# Help! Trying to change headlight bulb



## donna_kebab (May 8, 2002)

How the hell do I get to the bulb on the side light to replace it?

Do I remove the entire headlamp unit and if so how??

Trying to do it right now in the sunshine and getting very stressed!!

Dons


----------



## racer (Feb 3, 2003)

Don't panic. I did it a couple of weeks ago, I'll dig out some info and get back to you.
Have a cool drink I won't be long, promise.


----------



## racer (Feb 3, 2003)

Don,
This link has some good info on it some from BLOCK and a link added by ScoTTy. I followed their advice and found it much easier then following the manual.
Good luck.  
http://www.********.co.uk/ttforumbbs/YaBB.pl?board=WebTTForum;action=display;num=1048008549;start=0


----------



## racer (Feb 3, 2003)

How did it go? ??? Can we have an update please.


----------



## t2dav (Sep 11, 2002)

so how did it go?? as you can get to it very easily.


----------



## donna_kebab (May 8, 2002)

Yep!! It's easier than I thought, talked to Uncle Wak whilst he was racing round the Cat and Fiddle!

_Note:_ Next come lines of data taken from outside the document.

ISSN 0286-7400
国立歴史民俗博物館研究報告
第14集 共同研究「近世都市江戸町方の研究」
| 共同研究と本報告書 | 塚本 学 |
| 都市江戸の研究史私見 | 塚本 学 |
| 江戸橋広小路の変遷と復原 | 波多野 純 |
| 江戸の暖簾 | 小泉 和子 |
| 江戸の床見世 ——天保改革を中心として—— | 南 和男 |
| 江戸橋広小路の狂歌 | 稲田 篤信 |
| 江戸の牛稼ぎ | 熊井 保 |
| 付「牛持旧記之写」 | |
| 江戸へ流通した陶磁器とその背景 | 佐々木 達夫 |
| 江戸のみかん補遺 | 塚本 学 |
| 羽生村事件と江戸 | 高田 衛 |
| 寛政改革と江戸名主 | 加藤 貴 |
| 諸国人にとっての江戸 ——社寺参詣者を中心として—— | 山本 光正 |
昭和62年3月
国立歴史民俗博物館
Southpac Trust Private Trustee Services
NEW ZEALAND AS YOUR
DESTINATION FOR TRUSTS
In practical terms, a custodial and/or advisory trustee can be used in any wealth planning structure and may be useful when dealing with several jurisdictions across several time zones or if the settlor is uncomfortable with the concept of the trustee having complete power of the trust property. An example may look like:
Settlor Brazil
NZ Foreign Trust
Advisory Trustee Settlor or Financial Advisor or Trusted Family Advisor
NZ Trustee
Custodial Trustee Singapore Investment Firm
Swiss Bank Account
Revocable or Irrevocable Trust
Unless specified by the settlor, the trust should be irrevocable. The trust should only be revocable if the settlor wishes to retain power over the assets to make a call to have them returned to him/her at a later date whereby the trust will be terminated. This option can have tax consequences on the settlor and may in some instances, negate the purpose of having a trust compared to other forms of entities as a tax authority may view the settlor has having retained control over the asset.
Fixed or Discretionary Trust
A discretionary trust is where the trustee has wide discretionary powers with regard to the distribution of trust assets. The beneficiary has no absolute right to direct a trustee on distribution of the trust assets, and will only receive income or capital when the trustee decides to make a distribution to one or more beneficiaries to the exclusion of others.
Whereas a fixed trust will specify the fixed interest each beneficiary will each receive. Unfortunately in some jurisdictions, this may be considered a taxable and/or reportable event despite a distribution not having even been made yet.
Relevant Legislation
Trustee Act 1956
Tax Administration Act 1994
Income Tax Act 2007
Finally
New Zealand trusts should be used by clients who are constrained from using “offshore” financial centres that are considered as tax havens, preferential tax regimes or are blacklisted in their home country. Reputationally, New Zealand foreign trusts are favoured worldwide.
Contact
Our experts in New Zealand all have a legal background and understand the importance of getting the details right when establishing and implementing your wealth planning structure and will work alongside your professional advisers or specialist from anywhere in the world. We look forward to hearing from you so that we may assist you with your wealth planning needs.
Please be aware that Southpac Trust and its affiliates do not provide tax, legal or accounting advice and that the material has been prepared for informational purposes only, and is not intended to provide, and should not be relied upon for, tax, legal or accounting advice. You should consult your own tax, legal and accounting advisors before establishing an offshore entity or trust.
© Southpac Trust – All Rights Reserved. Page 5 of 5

The back comes off, with a little clip on the side then inside this is another case ( Beige in colour on my car) with another smaller but similar clip and this is the headlamp/sidelamp casing.

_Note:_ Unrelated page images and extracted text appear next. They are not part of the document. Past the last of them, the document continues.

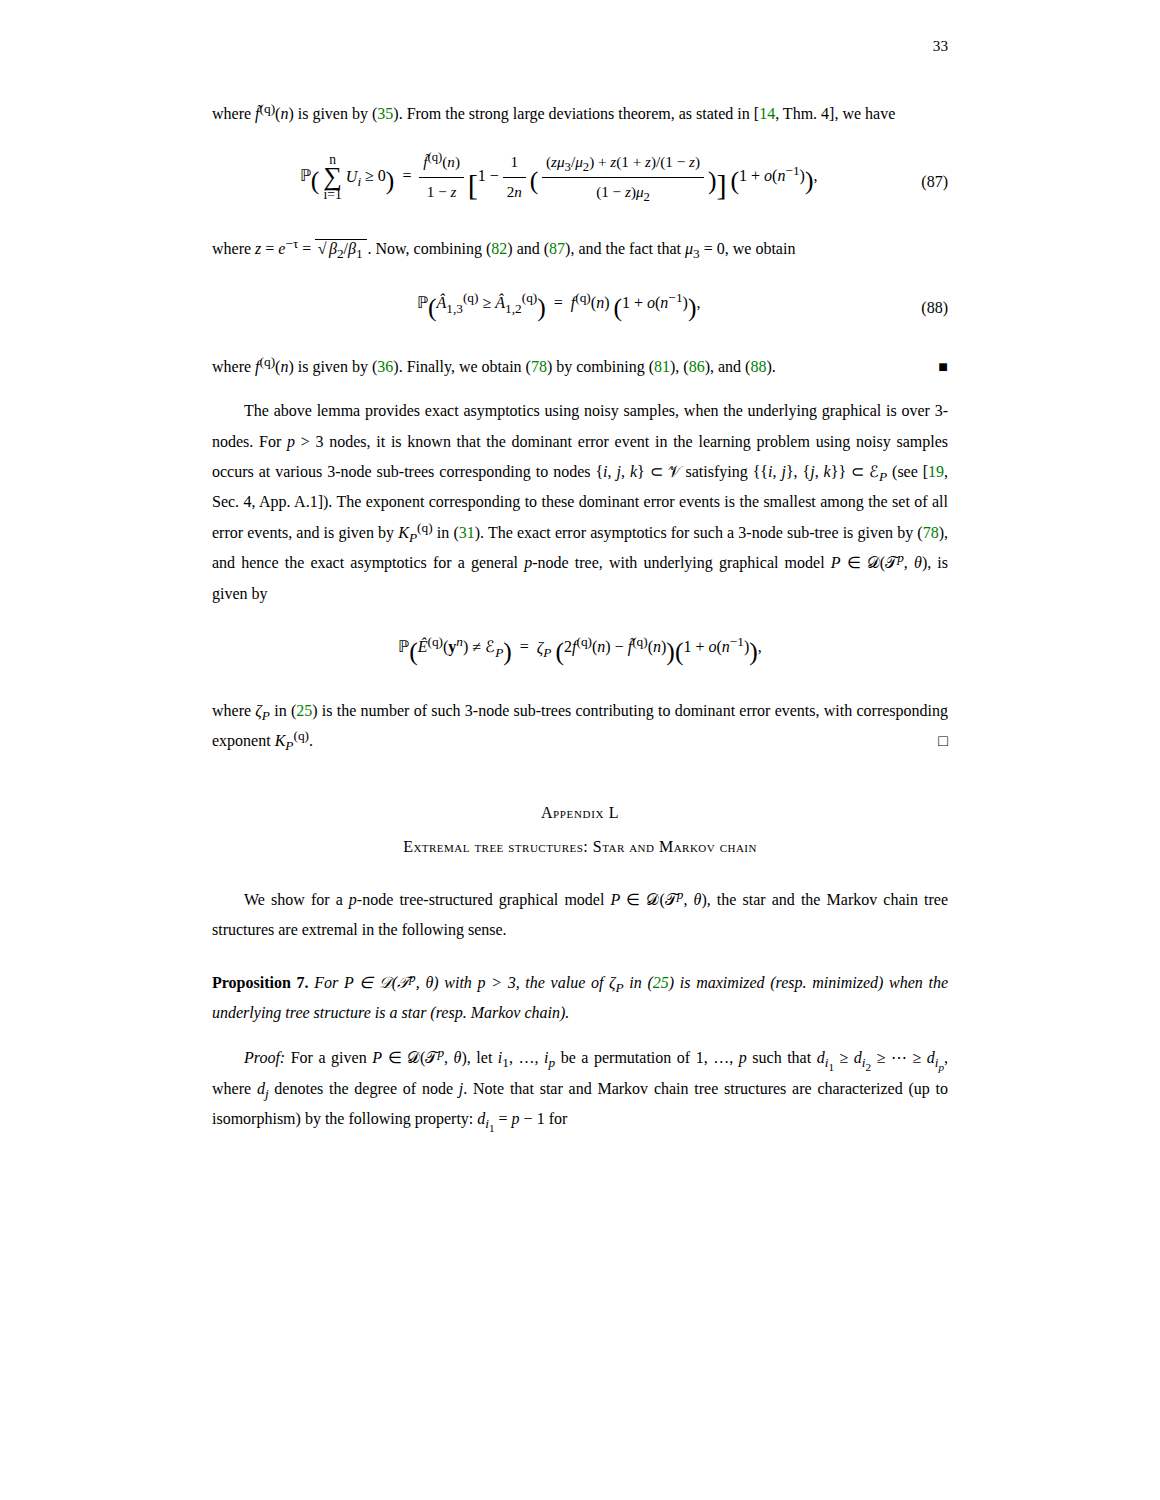33
where f̃(q)(n) is given by (35). From the strong large deviations theorem, as stated in [14, Thm. 4], we have
ℙ( n∑i=1 Ui ≥ 0) = f̃(q)(n) 1 − z [1 − 12n ( (zμ3/μ2) + z(1 + z)/(1 − z)(1 − z)μ2 )] (1 + o(n−1)),
(87)
where z = e−τ = √β2/β1. Now, combining (82) and (87), and the fact that μ3 = 0, we obtain
ℙ(Â1,3(q) ≥ Â1,2(q)) = f(q)(n) (1 + o(n−1)),
(88)
where f(q)(n) is given by (36). Finally, we obtain (78) by combining (81), (86), and (88). ■
The above lemma provides exact asymptotics using noisy samples, when the underlying graphical is over 3-nodes. For p > 3 nodes, it is known that the dominant error event in the learning problem using noisy samples occurs at various 3-node sub-trees corresponding to nodes {i, j, k} ⊂ 𝒱 satisfying {{i, j}, {j, k}} ⊂ ℰP (see [19, Sec. 4, App. A.1]). The exponent corresponding to these dominant error events is the smallest among the set of all error events, and is given by KP(q) in (31). The exact error asymptotics for such a 3-node sub-tree is given by (78), and hence the exact asymptotics for a general p-node tree, with underlying graphical model P ∈ 𝒟(𝒯p, θ), is given by
ℙ(Ê(q)(yn) ≠ ℰP) = ζP (2f(q)(n) − f̃(q)(n))(1 + o(n−1)),
where ζP in (25) is the number of such 3-node sub-trees contributing to dominant error events, with corresponding exponent KP(q). □
Appendix L
Extremal tree structures: Star and Markov chain
We show for a p-node tree-structured graphical model P ∈ 𝒟(𝒯p, θ), the star and the Markov chain tree structures are extremal in the following sense.
Proposition 7. For P ∈ 𝒟(𝒯p, θ) with p > 3, the value of ζP in (25) is maximized (resp. minimized) when the underlying tree structure is a star (resp. Markov chain).
Proof: For a given P ∈ 𝒟(𝒯p, θ), let i1, …, ip be a permutation of 1, …, p such that di1 ≥ di2 ≥ ⋯ ≥ dip, where dj denotes the degree of node j. Note that star and Markov chain tree structures are characterized (up to isomorphism) by the following property: di1 = p − 1 for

The fiddly thing is the backings have to be held open and I was very worried about dropping the lamp and losing it forever in the basement of the engine!

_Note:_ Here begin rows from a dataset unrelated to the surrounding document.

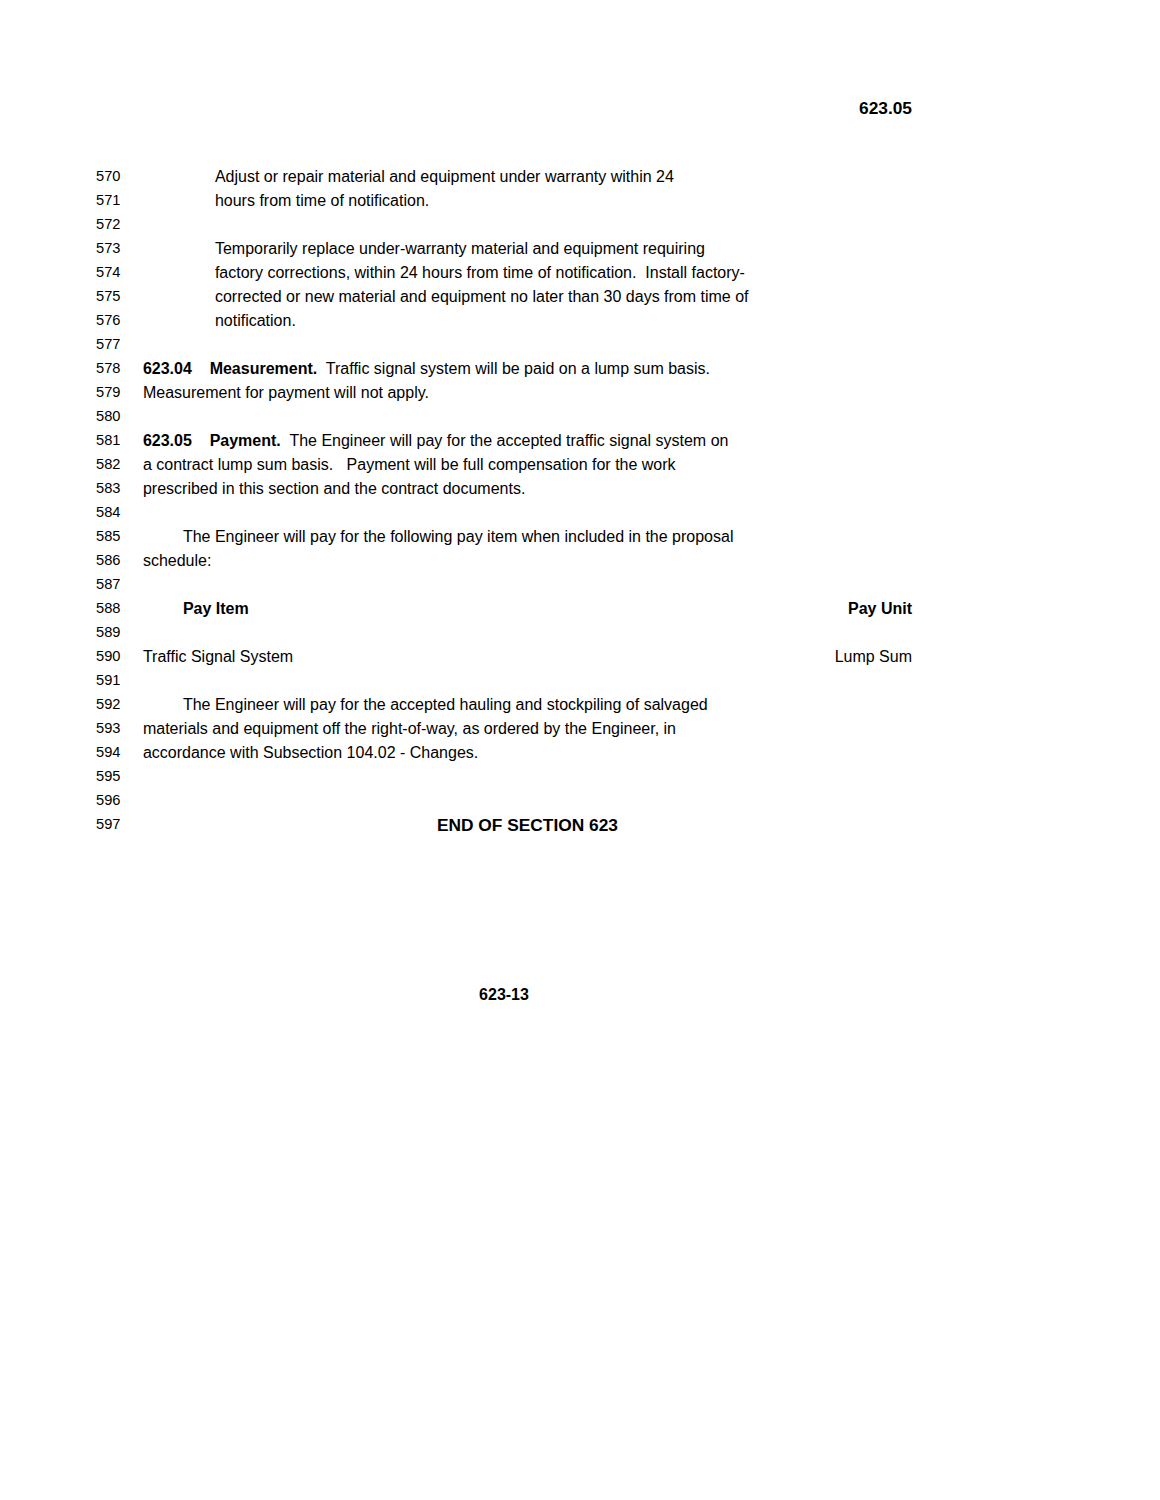623.05
570
Adjust or repair material and equipment under warranty within 24
571
hours from time of notification.
572
573
Temporarily replace under-warranty material and equipment requiring
574
factory corrections, within 24 hours from time of notification. Install factory-
575
corrected or new material and equipment no later than 30 days from time of
576
notification.
577
578
623.04 Measurement. Traffic signal system will be paid on a lump sum basis.
579
Measurement for payment will not apply.
580
581
623.05 Payment. The Engineer will pay for the accepted traffic signal system on
582
a contract lump sum basis. Payment will be full compensation for the work
583
prescribed in this section and the contract documents.
584
585
The Engineer will pay for the following pay item when included in the proposal
586
schedule:
587
588
Pay Item Pay Unit
589
590
Traffic Signal System Lump Sum
591
592
The Engineer will pay for the accepted hauling and stockpiling of salvaged
593
materials and equipment off the right-of-way, as ordered by the Engineer, in
594
accordance with Subsection 104.02 - Changes.
595
596
597
END OF SECTION 623
623-13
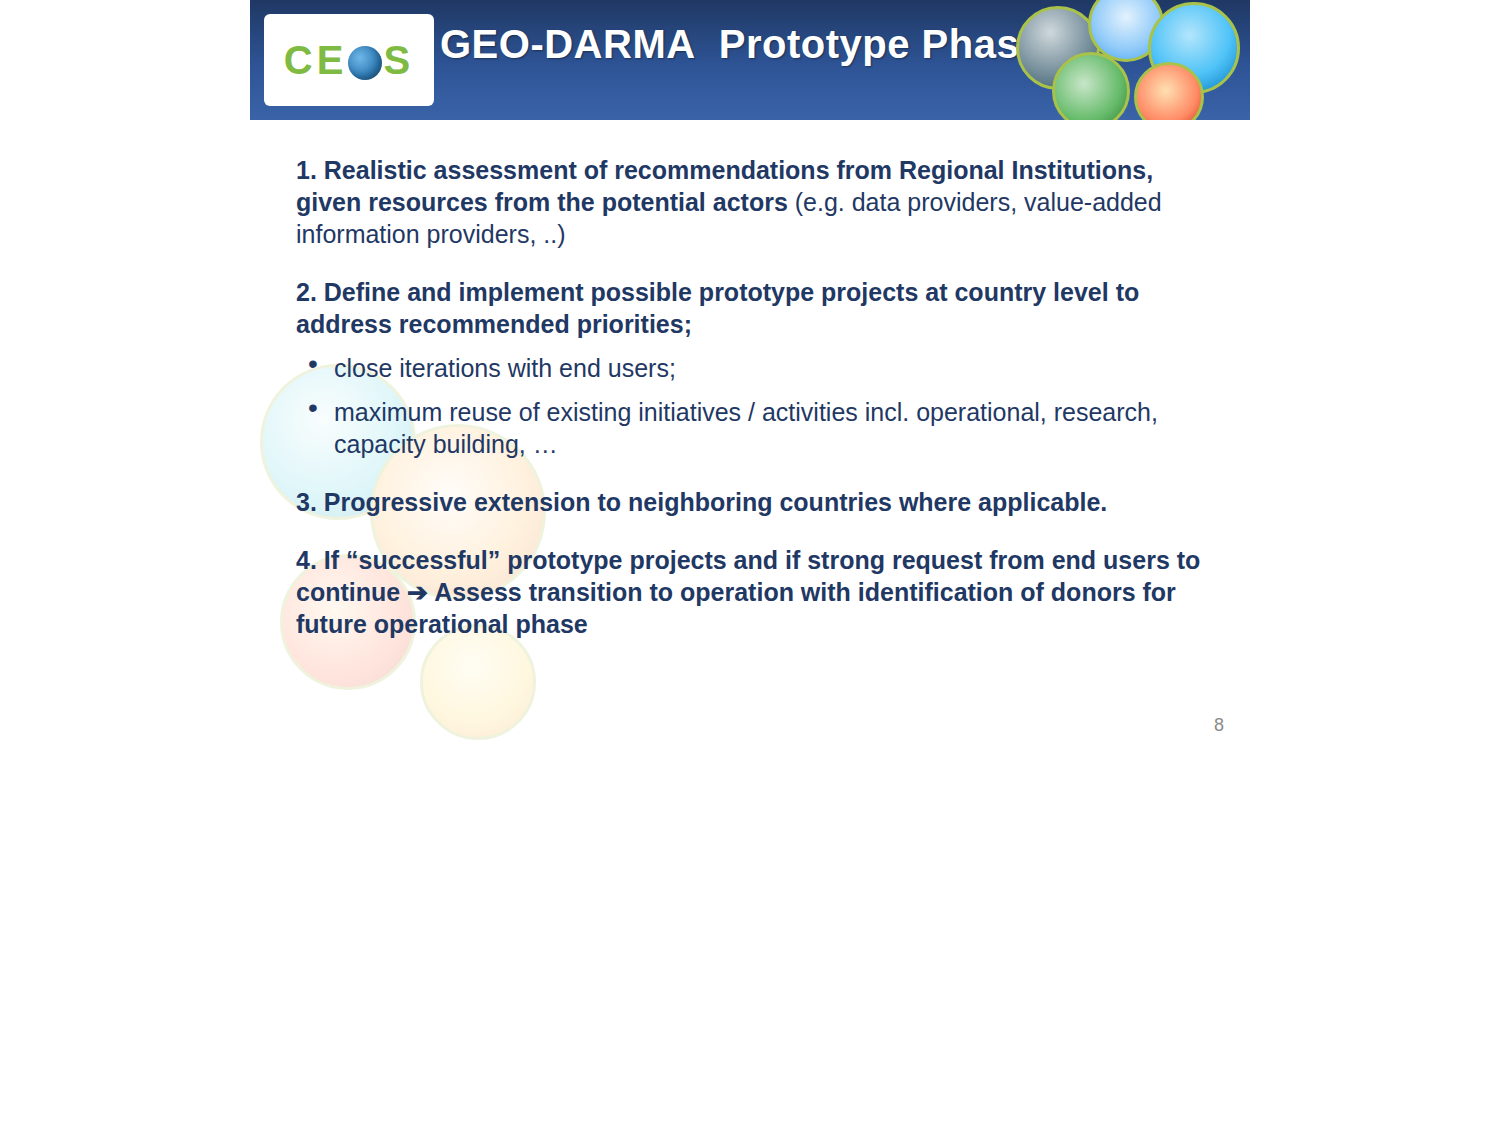CE S
GEO-DARMA Prototype Phase
1. Realistic assessment of recommendations from Regional Institutions, given resources from the potential actors (e.g. data providers, value-added information providers, ..)
2. Define and implement possible prototype projects at country level to address recommended priorities;
close iterations with end users;
maximum reuse of existing initiatives / activities incl. operational, research, capacity building, …
3. Progressive extension to neighboring countries where applicable.
4. If “successful” prototype projects and if strong request from end users to continue ➔ Assess transition to operation with identification of donors for future operational phase
8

better than paying out Â£45 + to Whites Audi to fit it for me, bad enough that they wanted Â£9.00 for a sidelamp!!!

I said "no thanks I'll do it myself" he said, "Oh you can't its really easy to electrocute yourself" :-/ , I said "thanks for the advice but I'll wear my earth boots and take the risk" - better than dropping dead from shock after paying Â£50+ for a replacement sidelamp


----------



## t2dav (Sep 11, 2002)

good on you!!


----------



## andya (Jun 17, 2003)

> How the hell do I get to the bulb on the side light to replace it?
> 
> Do I remove the entire headlamp unit and if so how??
> 
> ...


tip - when you're trying to put the main beam/side light assembly back in, look through the holes from the front of the car, you can then see the bulbs when they are lined up easily 
;D


----------



## aidb (Mar 19, 2003)

Donna,
Are those earth boots you mentioned similar to moon boots? 









;D


----------



## Wak (May 6, 2002)

> Uncle Wak


  :'( :'(

I'm only 21! :'(


----------



## moroblue (Sep 8, 2010)

I just had mine changed in Halfords it was £7 for the bulb and £6 for the fitting

but if you want a go yourself the link is here:
http://www.wak-tt.com/tt_bulbs/changingbulbs.htm


----------



## KentishTT (Jun 28, 2007)

Wak said:


> > Uncle Wak
> 
> 
> :'( :'(
> ...


Yes, but you have a time machine :wink:


----------



## TTQ2K2 (Jun 25, 2009)

I thought bob was your uncle. no?


----------



## Stone Fox (Dec 12, 2014)

racer said:


> Don,
> This link has some good info on it some from BLOCK and a link added by ScoTTy. I followed their advice and found it much easier then following the manual.
> Good luck.
> http://www.ttforum.co.uk/ttforumbbs/YaBB.pl?board=WebTTForum;action=display;num=1048008549;start=0


For some reason that's now a 404. :'(


----------



## Merlin1 (Jun 8, 2018)

Find a good local Indie...mine swapped the two sidelights and a stoplight bulb for the cost of the bulbs....seven quid! Gave him a tenner, felt tight, so went back and gave him another tenner. Twenty quid all in. And yes, the lights are a pain in the backside to change...I just don't have the patience!!


----------



## Stone Fox (Dec 12, 2014)

I just got sidelight and headlight bulbs changed by Halfords. I had meant to do it myself but they only wanted £6.


----------